Paris, retour sur terre
Posté par Pierre Ménès le 27 Novembre 2017
Cinq jours après son éclatant succès face au Barça, Paris a buté sur une solide équipe de Toulouse au Parc des Princes. Les hommes d'Emery n'ont pas profité du nul de Monaco et sont désormais à égalité de points avec Nice. Dans la course à l'Europe, Lyon et Bordeaux l'ont emporté, pas Sainté.

En début d'après-midi, Bordeaux a bien fêté les trente ans de ses Ultras en dominant largement Guingamp. Une équipe bretonne qui a eu des occasions en première mi-temps mais sans parvenir à les mettre au fond, à la différence des Girondins. Les hommes de Gourvennec ont été efficaces, à l'image de Kamano, très belle surprise de cette équipe depuis le début de la saison. Il a notamment marqué un très joli but et délivré une belle passe décisive pour Laborde. Sans trop faire de bruit, la saison des Bordelais commence à être assez intéressante puisqu'ils sont toujours en embuscade pour accrocher une place européenne. 

À 17h00, il y avait deux matchs en même temps. N'ayant pas le don d'ubiquité, j'ai choisi de regarder Lyon - Dijon. Après avoir longtemps buté sur un Baptiste Reynet en état de grâce, les Lyonnais ont finalement remporté une victoire méritée. Mais c'est assez inquiétant d'avoir encore encaissé deux buts alors que Dijon a eu des munitions offensives faméliques. Sur l'ensemble du match, la victoire de Lyon ne semble souffrir d'aucune contestation. Tolisso s'est offert un doublé et Lacazette a transformé un nouveau penalty.

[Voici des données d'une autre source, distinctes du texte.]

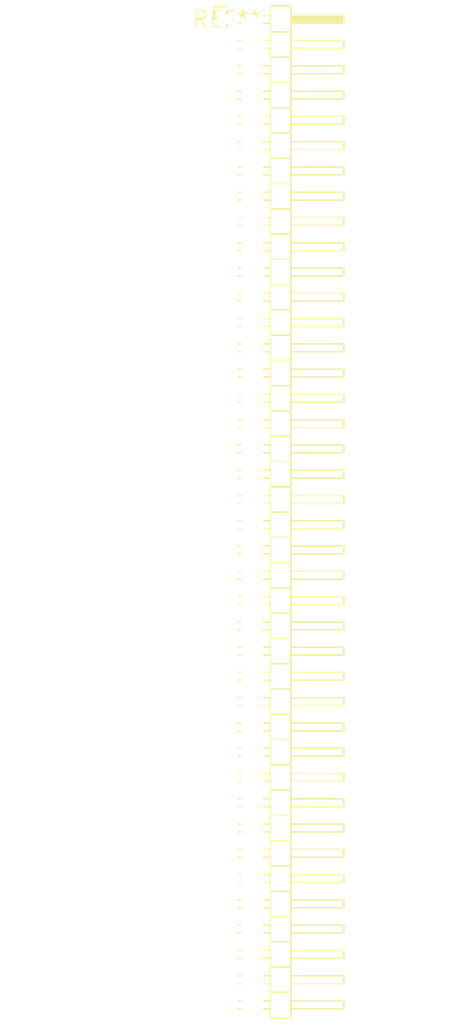
<source format=kicad_pcb>
(kicad_pcb (version 20240108) (generator pcbnew)

  (general
    (thickness 1.6)
  )

  (paper "A4")
  (layers
    (0 "F.Cu" signal)
    (31 "B.Cu" signal)
    (32 "B.Adhes" user "B.Adhesive")
    (33 "F.Adhes" user "F.Adhesive")
    (34 "B.Paste" user)
    (35 "F.Paste" user)
    (36 "B.SilkS" user "B.Silkscreen")
    (37 "F.SilkS" user "F.Silkscreen")
    (38 "B.Mask" user)
    (39 "F.Mask" user)
    (40 "Dwgs.User" user "User.Drawings")
    (41 "Cmts.User" user "User.Comments")
    (42 "Eco1.User" user "User.Eco1")
    (43 "Eco2.User" user "User.Eco2")
    (44 "Edge.Cuts" user)
    (45 "Margin" user)
    (46 "B.CrtYd" user "B.Courtyard")
    (47 "F.CrtYd" user "F.Courtyard")
    (48 "B.Fab" user)
    (49 "F.Fab" user)
    (50 "User.1" user)
    (51 "User.2" user)
    (52 "User.3" user)
    (53 "User.4" user)
    (54 "User.5" user)
    (55 "User.6" user)
    (56 "User.7" user)
    (57 "User.8" user)
    (58 "User.9" user)
  )

  (setup
    (pad_to_mask_clearance 0)
    (pcbplotparams
      (layerselection 0x00010fc_ffffffff)
      (plot_on_all_layers_selection 0x0000000_00000000)
      (disableapertmacros false)
      (usegerberextensions false)
      (usegerberattributes false)
      (usegerberadvancedattributes false)
      (creategerberjobfile false)
      (dashed_line_dash_ratio 12.000000)
      (dashed_line_gap_ratio 3.000000)
      (svgprecision 4)
      (plotframeref false)
      (viasonmask false)
      (mode 1)
      (useauxorigin false)
      (hpglpennumber 1)
      (hpglpenspeed 20)
      (hpglpendiameter 15.000000)
      (dxfpolygonmode false)
      (dxfimperialunits false)
      (dxfusepcbnewfont false)
      (psnegative false)
      (psa4output false)
      (plotreference false)
      (plotvalue false)
      (plotinvisibletext false)
      (sketchpadsonfab false)
      (subtractmaskfromsilk false)
      (outputformat 1)
      (mirror false)
      (drillshape 1)
      (scaleselection 1)
      (outputdirectory "")
    )
  )

  (net 0 "")

  (footprint "PinHeader_2x40_P2.00mm_Horizontal" (layer "F.Cu") (at 0 0))

)

</source>
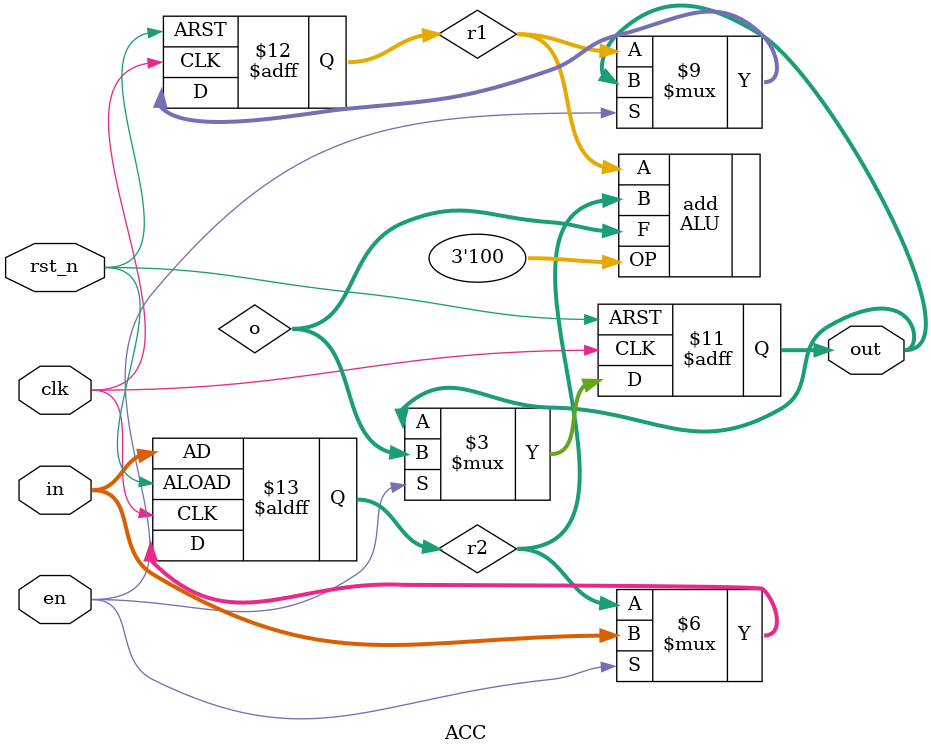
<source format=v>
module ACC(
    input [3:0] in,
    input en,rst_n,clk,
    output reg [3:0] out
    );
    
    reg [3:0] r1,r2;
    wire [3:0] o;
    parameter op = 3'b100;
    
    ALU add (
        .A(r1),
        .B(r2),
        .F(o),
        .OP(op)
        );
    
    always @(posedge clk or posedge rst_n)
    begin
        if(rst_n)
        begin
            r1 = 0;
            r2 = in;
            out = 0;
        end
        else if(en)
        begin
            r1 = out;
            r2 = in;
            out = o;
        end
    end
         
endmodule

</source>
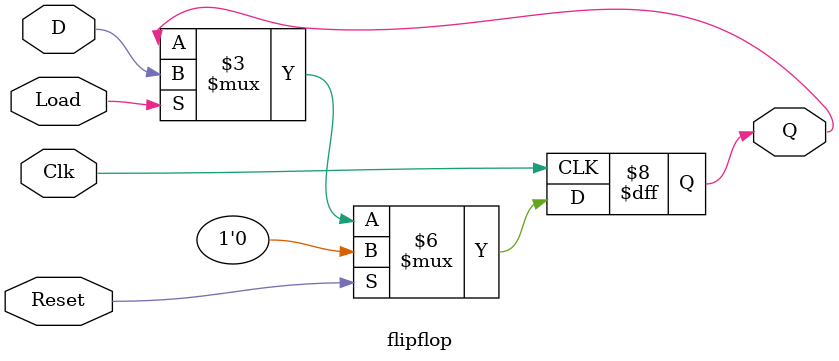
<source format=sv>
module flipflop ( 			
			input  logic Clk,
			input logic Load, 
			input logic Reset, 
			input logic D,
			output logic Q
);	
		
		always_ff @ (posedge Clk)
		begin	
				if (Reset)	
					Q <= 1'b0;
				else	
					if (Load)
						Q <= D;
					else	
						Q <= Q;	//in most cases this is redundant, maintaining Q inferred
		end
		
endmodule
</source>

Alors désolé de ne pas être d'accord avec mes amis du CFC mais pour moi, il n'y a pas faute. En revanche, il y avait au moins un penalty à siffler pour Lyon un peu plus tôt. C'est quand même un peu fatiguant de devoir toujours résumer les matchs de l'OL aux penaltys sifflés ou non. En toute fin de rencontre, Fekir a terminé le travail. Enfin, comme je le disais, je n'ai pas vu la victoire de Montpellier contre Sainté mais il faut souligner que c'est quand même le troisième succès en quatre matchs sous l'ère Jean-Louis Gasset. 

Les fameux deux visages du PSG

Dans la soirée, les Parisiens avaient donc une très belle occasion de revenir à un point de Monaco mais ils ne l'ont pas saisie. Le retour à l'ordinaire a fait beaucoup de mal à un PSG évidemment méconnaissable par rapport à sa prestation contre Barcelone. En même temps, les locaux ont joué contre une équipe regroupée à dix derrière quasiment tout le match. Mais ce n'est ni une excuse ni une surprise que Toulouse vienne au Parc pour prendre un point. D'ailleurs, les coéquipiers de Marquinhos n'ont pas eu tant d'occasions que ça. Par contre, ils auraient pu bénéficier d'au moins un penalty sur une main de Trejo en première période ou sur la charge de Moubandje contre Aurier en fin de match.

Mais clairement, Paris ne peut pas s'abriter derrière ça. Ce 0-0 est le cinquième nul concédé au Parc cette année. C'est trop. Emery a essayé de changer les choses en faisant entrer Verratti après le repos. Le petit Italien a failli transformer le match mais n'a finalement pas suffi. Ce résultat accrédite la thèse qu'il existe deux visages du PSG : un en Ligue des Champions et l'autre en Ligue 1. Et pour l'instant, celui du championnat est encore très loin du niveau des saisons précédentes.